Purpose To develop a pharmaceutical contribution within evolving multidisciplinary patient centred models of care leading to continuous improvement in the standard of care provided to patients with chronic heart failure.

Material and methods The Medication Assessment Tool for heart failure (MAT-HF) was developed using indicators intended to support monitoring of adherence with processes of care related to medication and disease management to improve health outcomes. Each criterion in the MAT-HF follows a basic algorithmic scoring structure with a qualifying statement and a standard, with 6 different answer categories. The MAT-HF was psychometrically evaluated and implemented in the initial part of the ward round and again after relevant discussion with pharmacist and the multidisciplinary team and the patient. The targeted patient population was selected as per the inclusion criteria. The approach taken was to note down anything in relation to the MAT-HF standard during the primary assessment. Care issues were identified and the relevant changes in treatment and/or patient’s ailments were discussed with the other healthcare professionals directly during the ward round. Thereafter, the MAT-HF was used for re-assessment.
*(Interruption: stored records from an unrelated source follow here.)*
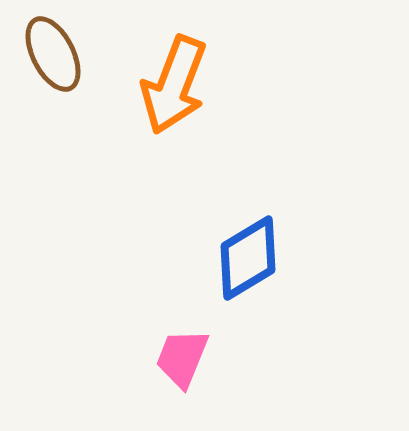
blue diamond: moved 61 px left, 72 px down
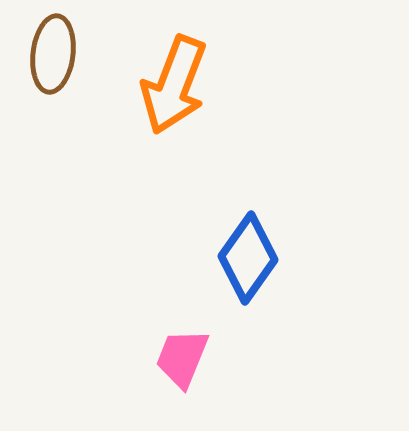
brown ellipse: rotated 34 degrees clockwise
blue diamond: rotated 24 degrees counterclockwise
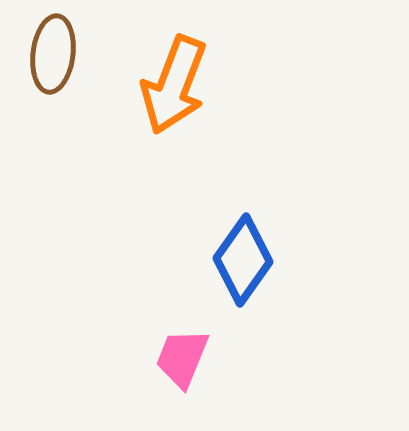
blue diamond: moved 5 px left, 2 px down
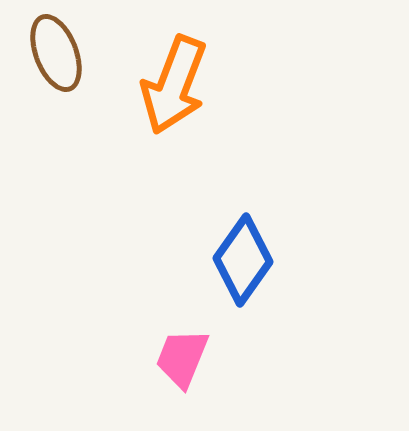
brown ellipse: moved 3 px right, 1 px up; rotated 28 degrees counterclockwise
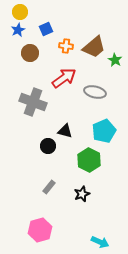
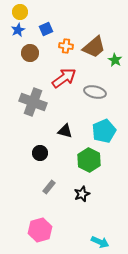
black circle: moved 8 px left, 7 px down
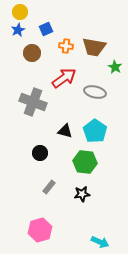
brown trapezoid: rotated 50 degrees clockwise
brown circle: moved 2 px right
green star: moved 7 px down
cyan pentagon: moved 9 px left; rotated 15 degrees counterclockwise
green hexagon: moved 4 px left, 2 px down; rotated 20 degrees counterclockwise
black star: rotated 14 degrees clockwise
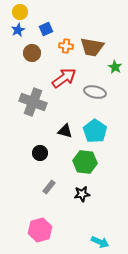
brown trapezoid: moved 2 px left
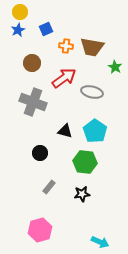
brown circle: moved 10 px down
gray ellipse: moved 3 px left
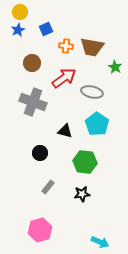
cyan pentagon: moved 2 px right, 7 px up
gray rectangle: moved 1 px left
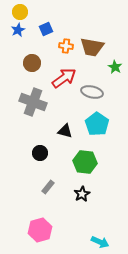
black star: rotated 21 degrees counterclockwise
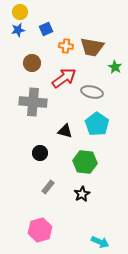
blue star: rotated 16 degrees clockwise
gray cross: rotated 16 degrees counterclockwise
Results 312 patients were reviewed; only 50 patients (44–93 years; 58% women) met the inclusion criteria. The average score of the MAT-HF adherence rate within the initial part of the ward round was 69% (CI 65%, 74%) and the MAT-HF adherence rate average score implemented subsequent to the pharmacist consultations with the team was 90% (CI 89%, 92%). There were justified incidences of non-adherences to the tool mainly due to treatment of comorbidities, such as arthritis and malignancy.

Conclusion The pharmacist has a crucial role in either delivering the actual tool or monitoring the improvement in quality of care for both ambulatory and hospitalised patients. The collaborative therapeutic management had a positive outcome on the treatment of the patient. Inappropriate prescribing, dispensing and omissions would be avoided by the use of such explicit assessments.